WORK INSTRUCTION: Please copy, word for word, the line that contains "Alemania: 3 -> 5" and every line after it through the end of the records, and nothing more.

RECORDS:
● ● ● ●

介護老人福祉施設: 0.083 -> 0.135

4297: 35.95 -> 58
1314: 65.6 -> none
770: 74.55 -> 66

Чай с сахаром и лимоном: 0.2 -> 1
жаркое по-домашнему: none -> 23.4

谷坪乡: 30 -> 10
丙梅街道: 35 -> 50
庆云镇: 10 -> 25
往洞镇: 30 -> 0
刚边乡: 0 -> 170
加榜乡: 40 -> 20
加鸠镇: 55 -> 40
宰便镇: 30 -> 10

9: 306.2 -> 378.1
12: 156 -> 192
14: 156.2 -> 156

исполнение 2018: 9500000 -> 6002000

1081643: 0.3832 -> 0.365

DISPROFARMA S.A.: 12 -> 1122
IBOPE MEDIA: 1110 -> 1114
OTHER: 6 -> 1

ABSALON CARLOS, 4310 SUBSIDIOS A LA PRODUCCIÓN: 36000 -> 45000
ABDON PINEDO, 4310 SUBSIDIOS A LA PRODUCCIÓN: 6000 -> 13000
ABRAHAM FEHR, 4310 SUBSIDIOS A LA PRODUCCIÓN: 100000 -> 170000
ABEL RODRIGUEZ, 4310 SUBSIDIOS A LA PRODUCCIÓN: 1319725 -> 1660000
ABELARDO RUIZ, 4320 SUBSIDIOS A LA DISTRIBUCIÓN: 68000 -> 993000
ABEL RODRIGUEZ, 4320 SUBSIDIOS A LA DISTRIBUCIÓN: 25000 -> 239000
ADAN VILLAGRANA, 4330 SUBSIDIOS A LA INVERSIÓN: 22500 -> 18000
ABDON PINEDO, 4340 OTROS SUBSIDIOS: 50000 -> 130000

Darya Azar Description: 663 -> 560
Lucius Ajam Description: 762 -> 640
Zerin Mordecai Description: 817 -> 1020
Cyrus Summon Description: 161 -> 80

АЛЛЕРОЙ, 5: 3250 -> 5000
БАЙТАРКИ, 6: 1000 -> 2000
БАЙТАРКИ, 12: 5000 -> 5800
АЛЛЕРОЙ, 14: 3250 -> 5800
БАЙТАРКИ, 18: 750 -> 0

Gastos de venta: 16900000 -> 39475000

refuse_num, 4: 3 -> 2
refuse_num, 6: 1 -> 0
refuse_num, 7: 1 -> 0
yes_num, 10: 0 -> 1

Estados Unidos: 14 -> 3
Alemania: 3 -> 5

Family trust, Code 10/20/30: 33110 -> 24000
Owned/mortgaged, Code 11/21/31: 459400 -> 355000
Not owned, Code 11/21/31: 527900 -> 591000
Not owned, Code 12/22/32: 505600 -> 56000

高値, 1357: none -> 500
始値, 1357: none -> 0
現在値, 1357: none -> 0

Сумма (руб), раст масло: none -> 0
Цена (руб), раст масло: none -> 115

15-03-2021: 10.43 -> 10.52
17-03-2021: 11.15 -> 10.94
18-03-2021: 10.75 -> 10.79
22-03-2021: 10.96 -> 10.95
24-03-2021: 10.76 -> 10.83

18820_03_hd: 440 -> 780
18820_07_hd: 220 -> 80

● ● ● ●

OUTPUT FOR THIS EXERCISE:
Alemania: 3 -> 5

Family trust, Code 10/20/30: 33110 -> 24000
Owned/mortgaged, Code 11/21/31: 459400 -> 355000
Not owned, Code 11/21/31: 527900 -> 591000
Not owned, Code 12/22/32: 505600 -> 56000

高値, 1357: none -> 500
始値, 1357: none -> 0
現在値, 1357: none -> 0

Сумма (руб), раст масло: none -> 0
Цена (руб), раст масло: none -> 115

15-03-2021: 10.43 -> 10.52
17-03-2021: 11.15 -> 10.94
18-03-2021: 10.75 -> 10.79
22-03-2021: 10.96 -> 10.95
24-03-2021: 10.76 -> 10.83

18820_03_hd: 440 -> 780
18820_07_hd: 220 -> 80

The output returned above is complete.